2008-09-03 11:14:16 | 読書
 
 初心者にも楽しく読めるという、田辺聖子の「新源氏物語」を読んでの印象です。

 第一には、当時の人々の心配りの細やかさです。
 光源氏は“まめまめしく、沢山の愛人を作っている事で有名な方”ですので勿論その気遣いたるや大変なものです。
 これが彼らにとって、人生の一番大事な事なのかも知れないほどです。

 特別な香を焚き染め、特別に選んだ料紙に特別素晴らしい筆跡で並々ならぬ文章を度々書き送り相手を感動させます。

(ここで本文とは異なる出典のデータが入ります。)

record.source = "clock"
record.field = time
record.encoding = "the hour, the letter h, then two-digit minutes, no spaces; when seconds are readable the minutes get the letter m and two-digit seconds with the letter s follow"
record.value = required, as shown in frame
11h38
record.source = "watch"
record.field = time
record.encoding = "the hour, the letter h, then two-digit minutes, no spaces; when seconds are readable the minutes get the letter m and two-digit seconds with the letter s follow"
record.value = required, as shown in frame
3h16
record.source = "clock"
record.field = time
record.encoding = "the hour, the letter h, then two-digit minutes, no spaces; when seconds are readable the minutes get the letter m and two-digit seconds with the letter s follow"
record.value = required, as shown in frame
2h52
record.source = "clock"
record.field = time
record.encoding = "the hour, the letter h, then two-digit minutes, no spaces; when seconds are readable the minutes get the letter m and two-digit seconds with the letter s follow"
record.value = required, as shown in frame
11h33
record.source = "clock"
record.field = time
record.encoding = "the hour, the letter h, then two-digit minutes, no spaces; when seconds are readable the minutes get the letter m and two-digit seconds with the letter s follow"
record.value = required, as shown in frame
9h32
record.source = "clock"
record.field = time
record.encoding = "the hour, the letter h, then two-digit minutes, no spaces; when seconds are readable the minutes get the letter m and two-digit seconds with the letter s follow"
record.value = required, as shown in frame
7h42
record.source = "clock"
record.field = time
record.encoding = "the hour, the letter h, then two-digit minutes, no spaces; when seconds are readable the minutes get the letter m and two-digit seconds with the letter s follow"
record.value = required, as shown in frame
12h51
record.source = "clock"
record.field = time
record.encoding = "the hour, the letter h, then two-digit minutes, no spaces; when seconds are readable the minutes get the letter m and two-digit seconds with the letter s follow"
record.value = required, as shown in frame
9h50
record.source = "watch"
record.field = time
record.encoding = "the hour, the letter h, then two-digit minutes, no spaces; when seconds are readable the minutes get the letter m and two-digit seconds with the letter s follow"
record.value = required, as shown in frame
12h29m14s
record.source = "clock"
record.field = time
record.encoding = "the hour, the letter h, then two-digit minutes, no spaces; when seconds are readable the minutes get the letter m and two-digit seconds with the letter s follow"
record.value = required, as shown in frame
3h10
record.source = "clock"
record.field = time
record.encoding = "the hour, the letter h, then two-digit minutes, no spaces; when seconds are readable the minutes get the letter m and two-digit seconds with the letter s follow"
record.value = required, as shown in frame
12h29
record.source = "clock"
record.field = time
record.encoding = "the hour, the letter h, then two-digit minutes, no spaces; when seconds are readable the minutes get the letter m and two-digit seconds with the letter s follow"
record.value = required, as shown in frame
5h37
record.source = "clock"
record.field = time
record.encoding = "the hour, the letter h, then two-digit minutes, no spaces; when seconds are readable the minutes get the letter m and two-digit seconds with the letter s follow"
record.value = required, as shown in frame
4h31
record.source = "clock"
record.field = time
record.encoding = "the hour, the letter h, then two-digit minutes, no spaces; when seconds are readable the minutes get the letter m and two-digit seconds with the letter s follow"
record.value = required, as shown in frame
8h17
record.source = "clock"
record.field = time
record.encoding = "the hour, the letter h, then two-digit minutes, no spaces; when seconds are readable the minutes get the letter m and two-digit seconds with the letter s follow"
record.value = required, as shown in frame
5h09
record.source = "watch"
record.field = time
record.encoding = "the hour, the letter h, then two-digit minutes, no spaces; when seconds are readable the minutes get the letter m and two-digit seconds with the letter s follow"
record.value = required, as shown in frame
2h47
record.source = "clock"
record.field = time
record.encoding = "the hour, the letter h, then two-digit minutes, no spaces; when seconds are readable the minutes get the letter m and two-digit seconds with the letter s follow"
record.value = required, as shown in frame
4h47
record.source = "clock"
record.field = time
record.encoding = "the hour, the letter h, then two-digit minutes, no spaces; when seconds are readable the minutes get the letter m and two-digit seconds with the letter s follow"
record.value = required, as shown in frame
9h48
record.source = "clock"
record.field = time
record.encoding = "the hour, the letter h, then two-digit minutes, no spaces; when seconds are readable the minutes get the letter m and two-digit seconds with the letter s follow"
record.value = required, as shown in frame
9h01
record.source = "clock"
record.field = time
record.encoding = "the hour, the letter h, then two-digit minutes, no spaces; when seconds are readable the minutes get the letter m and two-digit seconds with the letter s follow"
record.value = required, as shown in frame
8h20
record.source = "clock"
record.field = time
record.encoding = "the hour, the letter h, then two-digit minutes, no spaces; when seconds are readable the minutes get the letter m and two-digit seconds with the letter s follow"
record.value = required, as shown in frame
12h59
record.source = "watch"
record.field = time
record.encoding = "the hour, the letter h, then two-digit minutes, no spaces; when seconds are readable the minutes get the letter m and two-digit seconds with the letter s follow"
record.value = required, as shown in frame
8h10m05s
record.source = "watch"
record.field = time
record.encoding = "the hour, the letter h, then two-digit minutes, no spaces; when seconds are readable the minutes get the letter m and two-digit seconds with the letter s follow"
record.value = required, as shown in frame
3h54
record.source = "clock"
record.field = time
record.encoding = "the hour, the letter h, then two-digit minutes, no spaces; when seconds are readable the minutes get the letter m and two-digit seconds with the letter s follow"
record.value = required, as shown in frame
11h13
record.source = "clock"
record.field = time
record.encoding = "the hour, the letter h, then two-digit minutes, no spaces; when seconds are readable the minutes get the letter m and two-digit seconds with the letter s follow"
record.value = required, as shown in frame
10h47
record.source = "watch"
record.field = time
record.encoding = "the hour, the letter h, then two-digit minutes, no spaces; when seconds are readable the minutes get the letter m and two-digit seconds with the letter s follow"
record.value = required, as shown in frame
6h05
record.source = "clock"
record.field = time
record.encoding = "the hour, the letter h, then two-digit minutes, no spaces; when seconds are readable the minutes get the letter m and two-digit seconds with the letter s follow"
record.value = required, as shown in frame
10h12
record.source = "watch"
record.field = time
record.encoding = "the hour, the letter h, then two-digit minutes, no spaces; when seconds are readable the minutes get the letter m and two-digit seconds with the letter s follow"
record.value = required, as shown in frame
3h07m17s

 それが、愛人とか、お祖母様などの血縁の方々のみならず、他の色々なお年寄り等にも、ねんごろなご挨拶や、お見舞いなどを度々丁寧に書き送っている事に感心します。

 これは、私がお礼状をお出しする所が沢山あり、いつも乱筆乱文で、手早く書いてしまうと言う悪い癖ありますので、特に気が付いた事でしょう。

 第二に不思議に思う事は、当時の最高級官僚は、どんな風に仕事をしていたのでしょうか? 愛人や、時には妻を夜に訪れて、明け方に帰ると 次の日の仕事はどうするのでしょう。官位は名ばかりで余り仕事をしない組織かとも思います。

 第三に彼らの遊芸や芸術、及び仏教に対する打ち込み方。
様々な楽器を演奏する、優美に踊る、様々な工芸や着物等に対する知識。
美貌と姿の良さに加えて、それらへの見識が人物評価になるらしい。
そして最後は仏門に入りたがる。
やんごとない方々は、なかなか大変な時代です!
 (何時の世でも ”楽は下にあり”ですね)

 今日、水曜日は九谷美陶園の定休日ですので、朝もゆっくり起きのんびりBLOGを書いています。

 先日の大阪高島屋の特選ギャラリーでの「色絵コレクションー九谷美陶園展」においで下さった沢山の方々に、光源氏の万分の一でも倣って、心を込めた丁寧なお礼状を書きたいものです。

 九谷美陶園の器を愛して高島屋のギャラリーまでおいで下さった皆様に心から感謝致しました。こんな時には仕事をして居る者の幸せをつくずく感じます。